(Beginning of Data records)

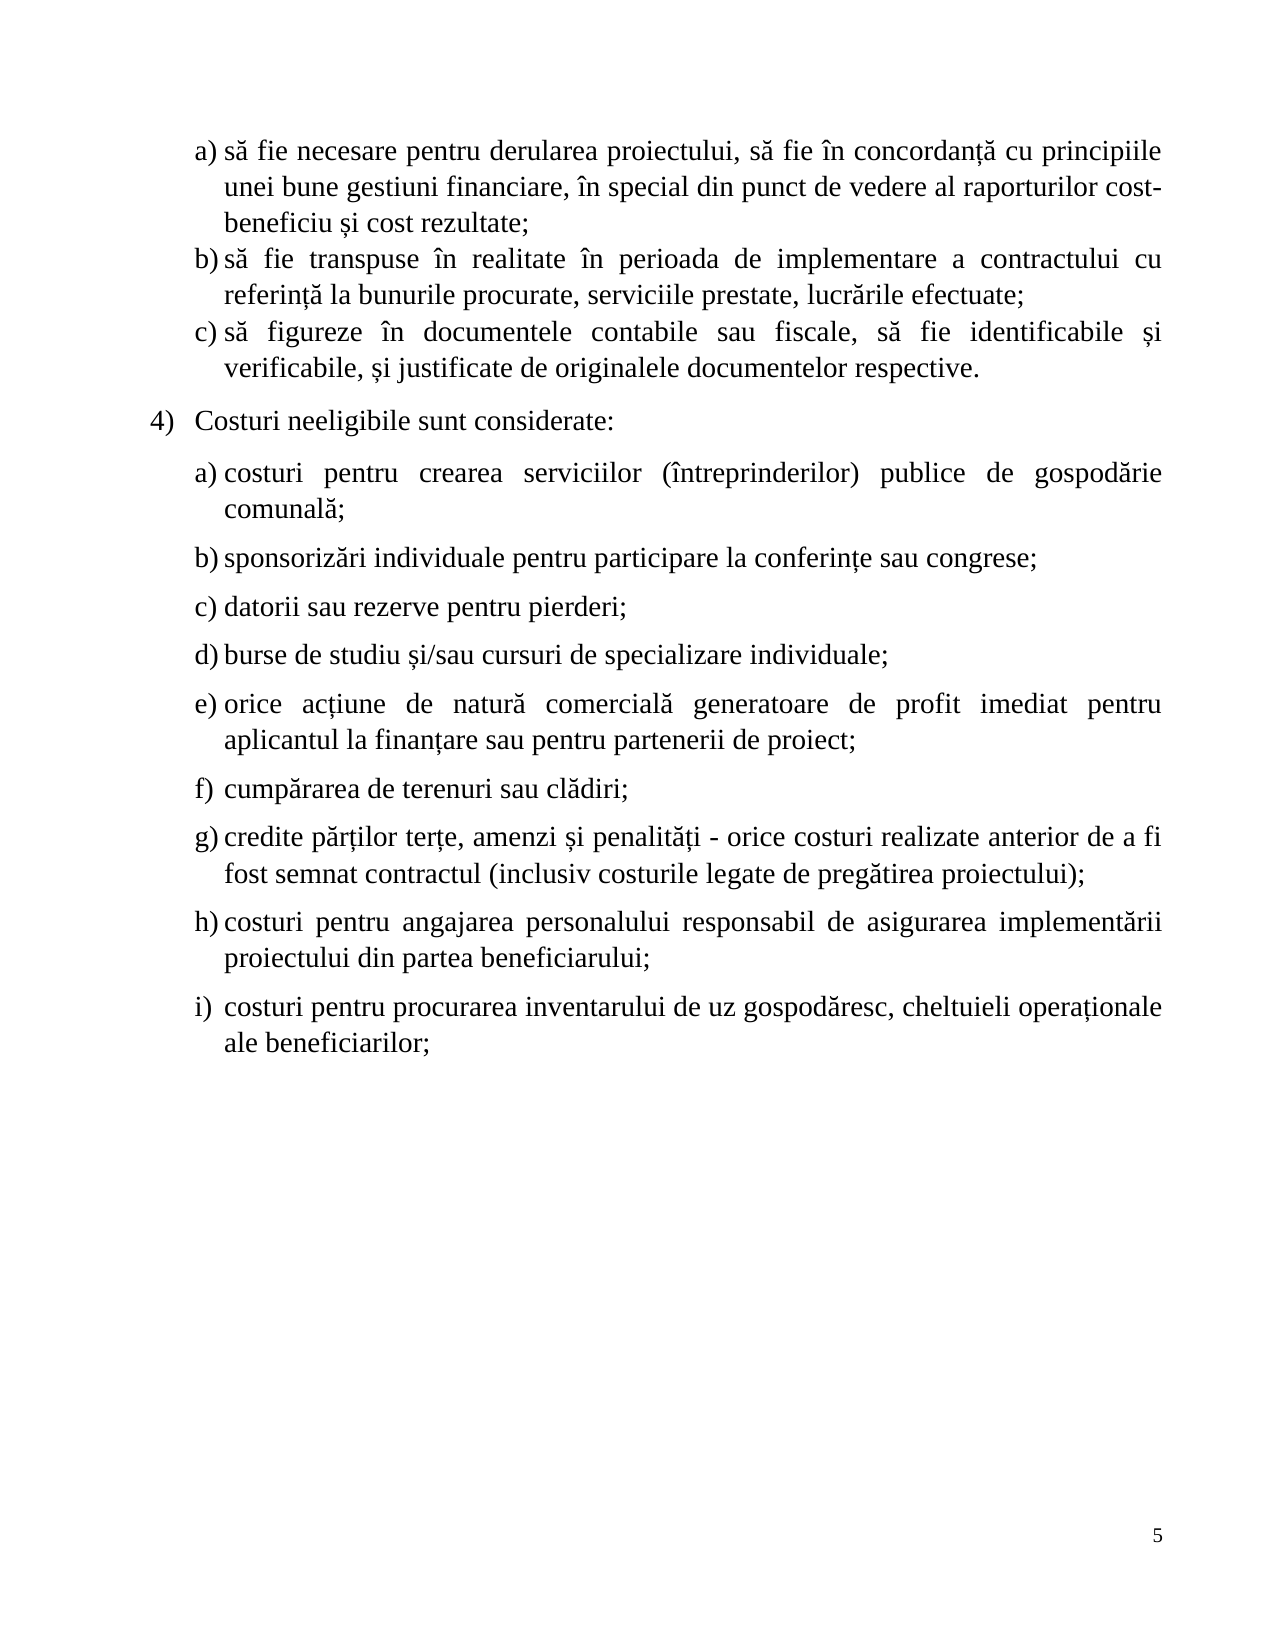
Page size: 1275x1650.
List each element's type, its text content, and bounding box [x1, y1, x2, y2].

list credite părților terțe, amenzi și penalități - orice costuri realizate anterior de a fi fost semnat contractul (inclusiv costurile legate de pregătirea proiectului); [194, 819, 1163, 889]
list să figureze în documentele contabile sau fiscale, să fie identificabile și verificabile, și justificate de originalele documentelor respective. [194, 314, 1163, 383]
list costuri pentru crearea serviciilor (întreprinderilor) publice de gospodărie comunală; [194, 455, 1163, 525]
list să fie necesare pentru derularea proiectului, să fie în concordanță cu principiile unei bune gestiuni financiare, în special din punct de vedere al raporturilor cost-beneficiu și cost rezultate; [194, 133, 1163, 239]
list sponsorizări individuale pentru participare la conferințe sau congrese; [194, 540, 1163, 574]
list 4) Costuri neeligibile sunt considerate: [150, 403, 1163, 436]
list orice acțiune de natură comercială generatoare de profit imediat pentru aplicantul la finanțare sau pentru partenerii de proiect; [194, 686, 1163, 756]
list costuri pentru procurarea inventarului de uz gospodăresc, cheltuieli operaționale ale beneficiarilor; [194, 989, 1163, 1059]
list să fie transpuse în realitate în perioada de implementare a contractului cu referință la bunurile procurate, serviciile prestate, lucrările efectuate; [194, 241, 1163, 311]
list burse de studiu și/sau cursuri de specializare individuale; [194, 637, 1163, 671]
list costuri pentru angajarea personalului responsabil de asigurarea implementării proiectului din partea beneficiarului; [194, 904, 1163, 974]
list datorii sau rezerve pentru pierderi; [194, 589, 1163, 622]
list cumpărarea de terenuri sau clădiri; [194, 771, 1163, 804]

(End of Data records)

* [Problem details] Every line in the records above that contains the word "orice" is to be copied out.

* [Output]
list credite părților terțe, amenzi și penalități - orice costuri realizate anterior de a fi fost semnat contractul (inclusiv costurile legate de pregătirea proiectului); [194, 819, 1163, 889]
list orice acțiune de natură comercială generatoare de profit imediat pentru aplicantul la finanțare sau pentru partenerii de proiect; [194, 686, 1163, 756]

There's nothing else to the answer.